_Consigne_
D'après le texte source, en quelle année le mandat de Michael Penner devait-il prendre fin ?

===== Texte source

Démissions au conseil d’administration d’Hydro-Québec

Croyant que le gouvernement Legault comptait le remplacer, Michael Penner a décidé de quitter ses fonctions à la tête du conseil d'administration de la société d'État.
Photo: Catherine Legault Le Devoir Croyant que le gouvernement Legault comptait le remplacer, Michael Penner a décidé de quitter ses fonctions à la tête du conseil d'administration de la société d'État.

Un mois à peine après l’élection d’un gouvernement de la Coalition avenir Québec (CAQ), le président du conseil d’administration d’Hydro-Québec, Michael Penner, nommé par le gouvernement Couillard en 2014, a remis sa démission.

Selon ce qu’a appris La Presse canadienne, il semblerait que l’avocat de formation — dont le mandat devait se terminer en 2023 — en était venu à la conclusion que ses jours étaient comptés et que le gouvernement Legault comptait le remplacer.

==========
===== Données sources

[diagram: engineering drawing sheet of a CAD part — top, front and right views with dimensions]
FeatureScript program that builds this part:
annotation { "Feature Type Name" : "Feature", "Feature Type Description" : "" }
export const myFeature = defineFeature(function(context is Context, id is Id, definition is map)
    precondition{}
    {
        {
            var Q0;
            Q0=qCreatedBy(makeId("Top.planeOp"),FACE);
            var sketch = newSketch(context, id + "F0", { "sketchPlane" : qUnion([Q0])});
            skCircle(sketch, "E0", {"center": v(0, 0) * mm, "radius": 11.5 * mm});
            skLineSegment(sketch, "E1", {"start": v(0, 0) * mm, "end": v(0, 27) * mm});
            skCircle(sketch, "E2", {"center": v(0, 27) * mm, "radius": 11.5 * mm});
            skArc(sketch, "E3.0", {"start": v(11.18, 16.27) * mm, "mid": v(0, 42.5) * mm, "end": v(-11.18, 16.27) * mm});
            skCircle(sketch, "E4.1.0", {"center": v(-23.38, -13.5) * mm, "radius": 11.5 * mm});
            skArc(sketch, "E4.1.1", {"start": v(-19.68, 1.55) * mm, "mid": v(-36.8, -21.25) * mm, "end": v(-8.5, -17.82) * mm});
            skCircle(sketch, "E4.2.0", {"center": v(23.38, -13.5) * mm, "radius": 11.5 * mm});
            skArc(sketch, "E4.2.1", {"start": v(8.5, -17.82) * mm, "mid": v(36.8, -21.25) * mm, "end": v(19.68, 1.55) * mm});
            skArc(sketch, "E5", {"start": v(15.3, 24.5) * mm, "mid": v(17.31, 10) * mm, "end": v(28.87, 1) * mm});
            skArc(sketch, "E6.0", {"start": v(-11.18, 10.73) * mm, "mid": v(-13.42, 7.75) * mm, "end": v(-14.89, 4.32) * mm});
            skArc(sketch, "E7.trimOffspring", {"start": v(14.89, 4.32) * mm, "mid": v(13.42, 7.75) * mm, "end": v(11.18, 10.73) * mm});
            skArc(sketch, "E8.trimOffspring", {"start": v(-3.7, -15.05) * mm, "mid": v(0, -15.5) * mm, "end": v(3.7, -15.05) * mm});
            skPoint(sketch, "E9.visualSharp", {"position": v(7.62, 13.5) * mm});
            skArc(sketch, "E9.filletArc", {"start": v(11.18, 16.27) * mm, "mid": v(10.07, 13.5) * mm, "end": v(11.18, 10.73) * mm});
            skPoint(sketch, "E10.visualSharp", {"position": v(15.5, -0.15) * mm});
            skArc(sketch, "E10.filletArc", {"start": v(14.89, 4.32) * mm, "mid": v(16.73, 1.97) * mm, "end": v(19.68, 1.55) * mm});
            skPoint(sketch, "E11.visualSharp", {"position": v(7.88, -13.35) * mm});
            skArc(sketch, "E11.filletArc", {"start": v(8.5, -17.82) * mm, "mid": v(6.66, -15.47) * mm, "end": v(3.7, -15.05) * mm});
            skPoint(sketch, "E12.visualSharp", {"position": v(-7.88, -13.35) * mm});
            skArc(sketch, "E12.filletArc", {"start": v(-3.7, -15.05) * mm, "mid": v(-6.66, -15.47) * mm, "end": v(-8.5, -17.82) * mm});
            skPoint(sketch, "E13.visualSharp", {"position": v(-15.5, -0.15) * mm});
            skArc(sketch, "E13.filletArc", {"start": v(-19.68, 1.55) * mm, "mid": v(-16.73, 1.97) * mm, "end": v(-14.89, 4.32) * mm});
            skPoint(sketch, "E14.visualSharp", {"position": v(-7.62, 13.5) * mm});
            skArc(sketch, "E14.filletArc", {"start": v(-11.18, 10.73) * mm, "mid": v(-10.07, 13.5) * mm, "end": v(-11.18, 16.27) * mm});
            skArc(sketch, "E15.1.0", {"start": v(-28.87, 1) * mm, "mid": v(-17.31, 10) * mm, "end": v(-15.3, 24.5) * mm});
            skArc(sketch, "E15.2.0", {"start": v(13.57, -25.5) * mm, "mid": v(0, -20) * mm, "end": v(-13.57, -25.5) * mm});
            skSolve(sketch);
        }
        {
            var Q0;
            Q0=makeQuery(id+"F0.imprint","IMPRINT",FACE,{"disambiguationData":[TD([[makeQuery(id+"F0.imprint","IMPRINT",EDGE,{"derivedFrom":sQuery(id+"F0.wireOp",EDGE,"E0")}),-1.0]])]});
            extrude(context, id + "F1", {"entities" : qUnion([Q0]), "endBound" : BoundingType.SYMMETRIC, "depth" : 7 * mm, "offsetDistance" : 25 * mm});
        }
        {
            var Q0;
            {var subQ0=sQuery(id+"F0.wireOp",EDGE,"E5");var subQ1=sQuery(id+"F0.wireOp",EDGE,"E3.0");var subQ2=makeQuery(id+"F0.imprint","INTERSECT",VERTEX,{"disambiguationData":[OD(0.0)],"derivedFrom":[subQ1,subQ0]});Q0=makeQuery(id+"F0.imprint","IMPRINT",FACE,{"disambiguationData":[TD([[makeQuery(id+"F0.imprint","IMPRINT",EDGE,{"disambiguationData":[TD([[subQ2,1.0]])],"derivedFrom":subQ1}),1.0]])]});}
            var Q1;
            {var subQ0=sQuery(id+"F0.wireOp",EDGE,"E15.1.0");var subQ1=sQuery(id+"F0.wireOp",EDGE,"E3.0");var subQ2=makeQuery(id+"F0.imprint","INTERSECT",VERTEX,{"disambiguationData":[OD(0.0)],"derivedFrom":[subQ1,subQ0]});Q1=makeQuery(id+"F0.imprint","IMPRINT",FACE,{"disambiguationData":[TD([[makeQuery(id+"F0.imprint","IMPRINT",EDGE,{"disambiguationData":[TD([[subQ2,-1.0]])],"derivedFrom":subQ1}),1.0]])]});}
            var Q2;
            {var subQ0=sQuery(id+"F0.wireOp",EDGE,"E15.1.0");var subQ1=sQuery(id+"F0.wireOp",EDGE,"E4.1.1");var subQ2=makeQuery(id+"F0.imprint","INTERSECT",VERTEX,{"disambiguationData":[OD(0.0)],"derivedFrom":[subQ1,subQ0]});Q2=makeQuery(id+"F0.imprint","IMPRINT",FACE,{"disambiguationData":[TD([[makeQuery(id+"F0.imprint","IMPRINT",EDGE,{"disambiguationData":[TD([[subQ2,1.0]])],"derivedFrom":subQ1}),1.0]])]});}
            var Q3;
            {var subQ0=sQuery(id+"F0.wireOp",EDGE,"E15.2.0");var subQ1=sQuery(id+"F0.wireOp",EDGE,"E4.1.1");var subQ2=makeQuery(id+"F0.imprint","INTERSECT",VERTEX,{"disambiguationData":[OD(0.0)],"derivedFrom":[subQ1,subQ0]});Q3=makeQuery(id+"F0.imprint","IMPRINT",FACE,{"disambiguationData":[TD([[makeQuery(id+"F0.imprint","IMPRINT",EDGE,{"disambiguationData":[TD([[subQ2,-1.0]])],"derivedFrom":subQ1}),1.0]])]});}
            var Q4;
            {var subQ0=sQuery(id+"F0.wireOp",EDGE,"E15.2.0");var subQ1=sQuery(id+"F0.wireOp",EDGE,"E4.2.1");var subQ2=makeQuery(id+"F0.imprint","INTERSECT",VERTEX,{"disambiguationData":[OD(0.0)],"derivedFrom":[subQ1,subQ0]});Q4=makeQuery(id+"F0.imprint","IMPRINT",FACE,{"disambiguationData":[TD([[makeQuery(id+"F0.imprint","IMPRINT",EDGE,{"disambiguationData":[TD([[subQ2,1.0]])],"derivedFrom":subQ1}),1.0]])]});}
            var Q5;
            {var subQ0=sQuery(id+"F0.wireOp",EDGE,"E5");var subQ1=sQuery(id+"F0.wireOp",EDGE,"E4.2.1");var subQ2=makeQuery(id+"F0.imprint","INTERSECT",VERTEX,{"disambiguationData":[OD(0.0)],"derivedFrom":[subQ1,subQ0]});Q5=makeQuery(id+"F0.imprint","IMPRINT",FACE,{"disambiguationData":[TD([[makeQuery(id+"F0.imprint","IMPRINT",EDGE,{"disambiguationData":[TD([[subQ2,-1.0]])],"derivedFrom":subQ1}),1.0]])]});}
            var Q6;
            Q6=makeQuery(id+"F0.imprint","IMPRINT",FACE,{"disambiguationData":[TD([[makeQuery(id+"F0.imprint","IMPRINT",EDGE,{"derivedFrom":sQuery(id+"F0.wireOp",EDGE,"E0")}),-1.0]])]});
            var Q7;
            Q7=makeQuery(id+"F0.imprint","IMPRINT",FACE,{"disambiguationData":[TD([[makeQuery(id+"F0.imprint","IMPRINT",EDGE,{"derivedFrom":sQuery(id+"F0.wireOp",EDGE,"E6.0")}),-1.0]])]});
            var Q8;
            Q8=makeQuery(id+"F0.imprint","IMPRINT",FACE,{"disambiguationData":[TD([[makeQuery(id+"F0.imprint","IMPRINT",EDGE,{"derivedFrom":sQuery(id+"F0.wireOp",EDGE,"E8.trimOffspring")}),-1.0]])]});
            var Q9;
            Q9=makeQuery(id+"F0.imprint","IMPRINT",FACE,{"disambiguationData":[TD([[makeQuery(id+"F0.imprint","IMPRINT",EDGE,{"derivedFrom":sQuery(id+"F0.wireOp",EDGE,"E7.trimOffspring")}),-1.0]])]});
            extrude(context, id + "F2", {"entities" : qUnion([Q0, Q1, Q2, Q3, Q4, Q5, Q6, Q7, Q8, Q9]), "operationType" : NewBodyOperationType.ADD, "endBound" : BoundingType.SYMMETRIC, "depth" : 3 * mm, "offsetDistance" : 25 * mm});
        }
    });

==========

_Votre réponse_
En 2023.